中国の大手通信社『新華網』によると、男性向けファッション市場がいま注目を集めています。
きっかけは2月27日に行われた小米(Xiaomi)の新製品発表会で、創業者・雷軍氏が着用していたレザージャケット。この「発表会コーデ」がSNSで一気に拡散され、「#雷軍発表会レザージャケット5分で完売#」という話題は3100万回以上閲覧されました。
『新華網』の報道によれば、2024年の世界の男性向けアパレル市場規模は約4300億ドル(約62兆円)に達し、そのうち中国市場は6000億元(約1兆2000億円、1元=20円)と、世界の約20%を占めているそうです。
SNSでの「着こなし紹介」や「オススメ投稿」が、いま男性消費者の購買意欲を引き出す新たな鍵になっているようです。
この「ジャケット」ブームの影響で、中国ブランド「ディコニー」などが大きく売上を伸ばしたとのことです。たとえば、発表会翌日の2月28日には、ディコニーの抖音(中国版TikTok)公式ショップで、1日あたりの売上が40万元(約800万円)を超えたと報じられています。
しかし、全体としてみると、従来の男性向けブランドは苦戦中のようです。例えば、男性向けのブランド「海瀾之家」の2024年の売上は前年比1.99%減の151.59億元(約3030億円)で厳しい状況が続いています。
背景として、「伝統的なビジネスファッションが消費者に響かなくなってきている」との見方があります。
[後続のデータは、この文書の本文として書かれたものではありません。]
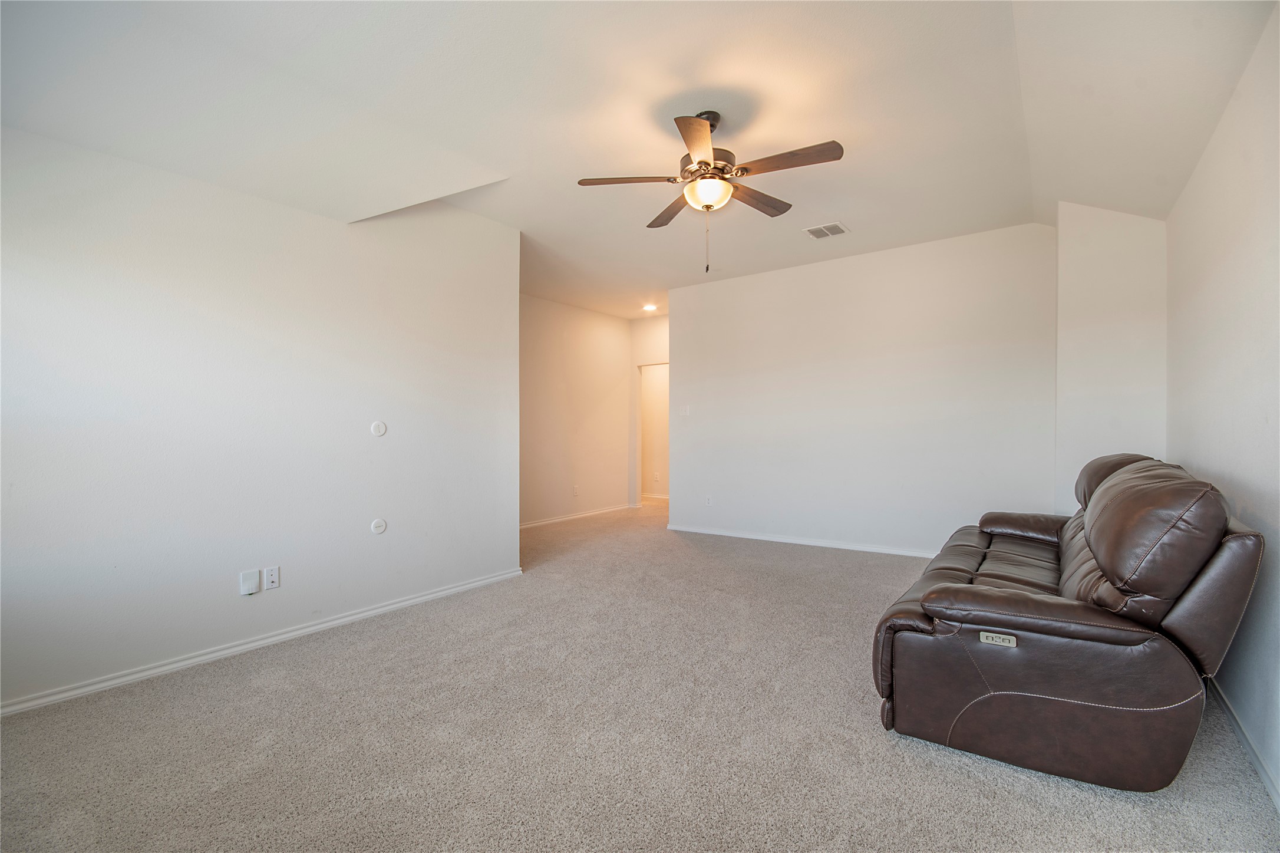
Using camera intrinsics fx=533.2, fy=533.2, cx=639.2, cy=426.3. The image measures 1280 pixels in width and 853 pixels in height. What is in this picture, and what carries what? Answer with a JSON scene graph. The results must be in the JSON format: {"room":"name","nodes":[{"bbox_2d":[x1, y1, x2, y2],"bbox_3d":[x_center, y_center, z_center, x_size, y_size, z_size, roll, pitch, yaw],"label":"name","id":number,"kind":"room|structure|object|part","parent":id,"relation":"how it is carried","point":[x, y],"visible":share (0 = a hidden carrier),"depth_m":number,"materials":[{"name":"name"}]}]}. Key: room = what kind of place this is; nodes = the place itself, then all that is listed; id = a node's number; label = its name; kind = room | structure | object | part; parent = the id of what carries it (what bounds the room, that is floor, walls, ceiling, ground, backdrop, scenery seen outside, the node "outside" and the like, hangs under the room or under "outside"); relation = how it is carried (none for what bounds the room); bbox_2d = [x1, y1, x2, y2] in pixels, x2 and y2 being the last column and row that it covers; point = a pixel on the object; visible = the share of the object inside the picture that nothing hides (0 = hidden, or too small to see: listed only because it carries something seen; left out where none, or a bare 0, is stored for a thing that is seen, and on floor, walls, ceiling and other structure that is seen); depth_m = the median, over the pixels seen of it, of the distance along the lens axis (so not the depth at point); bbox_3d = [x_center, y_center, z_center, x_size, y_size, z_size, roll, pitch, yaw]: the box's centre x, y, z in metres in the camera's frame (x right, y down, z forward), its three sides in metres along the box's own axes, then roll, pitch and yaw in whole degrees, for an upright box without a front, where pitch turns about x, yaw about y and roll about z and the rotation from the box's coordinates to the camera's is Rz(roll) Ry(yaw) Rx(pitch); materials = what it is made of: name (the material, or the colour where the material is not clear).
{"room":"living room","nodes":[
{"label":"living room","id":0,"kind":"room"},
{"bbox_2d":[0,123,519,712],"bbox_3d":[-2.095,-0.225,2.919,0.128,2.822,3.525,0,0,36],"label":"left wall","id":1,"kind":"structure","parent":0,"point":[274,207],"depth_m":2.75,"materials":[{"name":"white paint"}]},
{"bbox_2d":[239,568,260,595],"bbox_3d":[-2.053,0.821,2.812,0.024,0.119,0.078,0,0,36],"label":"wall plate","id":2,"kind":"object","parent":1,"relation":"attached to","point":[256,580],"visible":0.98,"depth_m":2.81,"materials":[{"name":"white plastic"}]},
{"bbox_2d":[0,566,523,716],"bbox_3d":[-2.022,1.149,2.870,0.016,0.072,3.488,0,0,36],"label":"baseboard","id":3,"kind":"structure","parent":1,"relation":"attached to","point":[279,637],"depth_m":2.72,"materials":[{"name":"white paint"}]},
{"bbox_2d":[262,566,279,589],"bbox_3d":[-2.004,0.825,2.904,0.011,0.116,0.071,0,0,36],"label":"wall socket","id":4,"kind":"object","parent":1,"relation":"attached to","point":[269,580],"visible":0.98,"depth_m":2.90,"materials":[{"name":"white plastic"}]},
{"bbox_2d":[370,420,387,436],"bbox_3d":[-1.655,0.012,3.385,0.012,0.095,0.093,0,0,36],"label":"round wall plate","id":5,"kind":"object","parent":1,"relation":"attached to","point":[379,428],"visible":0.98,"depth_m":3.38,"materials":[{"name":"white plastic"}]},
{"bbox_2d":[370,517,387,533],"bbox_3d":[-1.648,0.630,3.373,0.011,0.091,0.092,0,0,36],"label":"round wall plate","id":6,"kind":"object","parent":1,"relation":"attached to","point":[379,528],"visible":0.98,"depth_m":3.37,"materials":[{"name":"white plastic"}]},
{"bbox_2d":[519,294,633,526],"bbox_3d":[-1.260,-0.204,6.445,0.123,2.779,3.870,0,0,36],"label":"hallway wall","id":7,"kind":"structure","parent":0,"point":[582,326],"depth_m":6.87,"materials":[{"name":"paint"}]},
{"bbox_2d":[572,484,579,495],"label":"wall socket","id":8,"kind":"object","parent":7,"relation":"attached to","point":[574,491],"visible":0.99,"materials":[{"name":"white plastic"}]},
{"bbox_2d":[518,503,636,527],"bbox_3d":[-1.172,1.147,6.420,0.016,0.073,3.635,0,0,36],"label":"baseboard","id":9,"kind":"structure","parent":7,"relation":"attached to","point":[567,518],"depth_m":6.82,"materials":[{"name":"white paint"}]},
{"bbox_2d":[0,0,1278,319],"bbox_3d":[0.291,-1.593,3.688,5.578,0.171,7.821,0,0,36],"label":"ceiling","id":10,"kind":"structure","parent":0,"point":[855,214],"depth_m":2.50,"materials":[{"name":"white paint"}]},
{"bbox_2d":[641,302,658,311],"bbox_3d":[0.127,-1.561,7.003,0.205,0.047,0.203,0,0,36],"label":"recessed light","id":11,"kind":"object","parent":10,"relation":"in","point":[650,307],"visible":0.99,"depth_m":6.98,"materials":[{"name":"white"}]},
{"bbox_2d":[576,110,844,275],"bbox_3d":[0.379,-1.184,2.787,1.239,0.847,1.235,0,0,-25],"label":"ceiling fan","id":12,"kind":"object","parent":10,"relation":"hanging from","point":[700,162],"visible":0.99,"depth_m":2.69,"materials":[{"name":"brown metal"}]},
{"bbox_3d":[-0.051,-1.236,2.683,0.554,0.042,0.235,0,0,-25],"label":"blade","id":13,"kind":"part","parent":12,"relation":"part of","materials":[{"name":"brown wood"}]},
{"bbox_3d":[0.196,-1.220,3.060,0.468,0.045,0.334,0,0,36],"label":"blade","id":14,"kind":"part","parent":12,"relation":"part of","materials":[{"name":"brown wood"}]},
{"bbox_3d":[0.259,-1.241,2.353,0.314,0.043,0.446,0,0,36],"label":"blade","id":15,"kind":"part","parent":12,"relation":"part of","materials":[{"name":"brown wood"}]},
{"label":"motor housing","id":16,"kind":"part","parent":12,"relation":"part of","materials":[{"name":"metal"}]},
{"bbox_3d":[0.357,-1.203,2.800,0.241,0.117,0.239,0,0,38],"label":"globe","id":17,"kind":"part","parent":12,"relation":"part of","materials":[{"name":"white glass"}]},
{"bbox_3d":[0.629,-1.235,2.930,0.207,0.045,0.523,0,0,36],"label":"blade","id":18,"kind":"part","parent":12,"relation":"part of","materials":[{"name":"brown wood"}]},
{"bbox_3d":[0.680,-1.242,2.525,0.541,0.041,0.229,0,0,36],"label":"blade","id":19,"kind":"part","parent":12,"relation":"part of","materials":[{"name":"brown wood"}]},
{"bbox_2d":[803,221,849,238],"bbox_3d":[1.502,-1.580,4.300,0.282,0.013,0.279,0,0,36],"label":"air vent","id":20,"kind":"object","parent":10,"relation":"attached to","point":[822,227],"visible":0.99,"depth_m":4.29,"materials":[{"name":"white metal"}]},
{"bbox_2d":[0,492,1279,852],"bbox_3d":[0.057,1.203,4.032,6.276,0.103,8.159,0,0,36],"label":"carpet floor","id":21,"kind":"structure","parent":0,"point":[860,739],"depth_m":2.00,"materials":[{"name":"carpet"}]},
{"bbox_2d":[869,452,1268,796],"bbox_3d":[1.924,0.655,2.625,1.030,1.018,2.261,0,0,36],"label":"leather sofa","id":22,"kind":"object","parent":21,"relation":"on","point":[967,573],"visible":0.99,"depth_m":1.77,"materials":[{"name":"brown leather"}]},
{"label":"armrest","id":23,"kind":"part","parent":22,"relation":"part of","materials":[{"name":"brown leather"}]},
{"bbox_2d":[629,312,670,503],"bbox_3d":[0.496,-0.221,7.597,1.616,2.794,0.123,0,0,36],"label":"hallway end wall","id":24,"kind":"structure","parent":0,"point":[662,322],"depth_m":7.86,"materials":[{"name":"paint"}]},
{"bbox_2d":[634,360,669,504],"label":"doorway","id":25,"kind":"object","parent":24,"relation":"in","point":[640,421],"visible":0.49,"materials":[{"name":"white paint"}]},
{"bbox_2d":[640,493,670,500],"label":"baseboard","id":26,"kind":"structure","parent":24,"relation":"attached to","point":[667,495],"depth_m":8.88,"materials":[{"name":"white paint"}]},
{"bbox_2d":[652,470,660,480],"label":"wall socket","id":27,"kind":"object","parent":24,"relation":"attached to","point":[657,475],"visible":1,"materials":[{"name":"white plastic"}]},
{"bbox_2d":[668,220,1057,555],"bbox_3d":[1.847,-0.232,5.207,3.626,2.812,0.124,0,0,36],"label":"back wall","id":28,"kind":"structure","parent":0,"point":[745,284],"depth_m":4.92,"materials":[{"name":"white paint"}]},
{"bbox_2d":[678,404,689,416],"bbox_3d":[0.499,-0.178,6.001,0.124,0.124,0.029,0,0,36],"label":"light switch","id":29,"kind":"object","parent":28,"relation":"attached to","point":[682,411],"visible":0.99,"depth_m":6.00,"materials":[{"name":"white plastic"}]},
{"bbox_2d":[704,494,713,505],"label":"wall socket","id":30,"kind":"object","parent":28,"relation":"attached to","point":[707,501],"visible":1,"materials":[{"name":"white plastic"}]},
{"bbox_2d":[666,523,937,556],"bbox_3d":[1.866,1.133,5.110,3.759,0.075,0.016,0,0,36],"label":"baseboard","id":31,"kind":"structure","parent":28,"relation":"attached to","point":[740,535],"depth_m":5.23,"materials":[{"name":"white paint"}]},
{"bbox_2d":[1056,200,1168,516],"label":"wall column","id":32,"kind":"object","parent":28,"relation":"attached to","point":[1091,316],"visible":0.59,"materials":[{"name":"white paint"}]},
{"bbox_2d":[1166,2,1279,803],"bbox_3d":[1.776,-0.260,1.244,0.127,2.865,5.206,0,0,36],"label":"right wall","id":33,"kind":"structure","parent":0,"point":[1208,155],"depth_m":2.00,"materials":[{"name":"white paint"}]},
{"bbox_2d":[1206,674,1279,810],"bbox_3d":[1.867,1.134,1.481,0.016,0.077,5.056,0,0,36],"label":"baseboard","id":34,"kind":"structure","parent":33,"relation":"attached to","point":[1261,769],"depth_m":1.89,"materials":[{"name":"white paint"}]}
]}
また、SNS時代にはトレンドの移り変わりが激しく、従来型の大量生産スタイルでは在庫リスクも高くなっているようです。
業界では、ブランドの若返りや技術の活用が進んでおり、例えば「七匹狼」はジャケットに内蔵型のマッサージ機能や発熱素材を取り入れた商品を展開。
また、他社でも多ブランド展開とともに、ショッピングと社交・文化体験を融合した“没入型空間”の開発を進めるなど、新しいファッションのあり方を模索しています。
男性ファッション市場は、今や約1兆2000億円という規模に成長し、個性・快適さ・機能性を兼ね備えた新たなスタイルが求められています。中国のこのトレンドは、今後日本のメンズ市場にも影響を与えるかもしれません。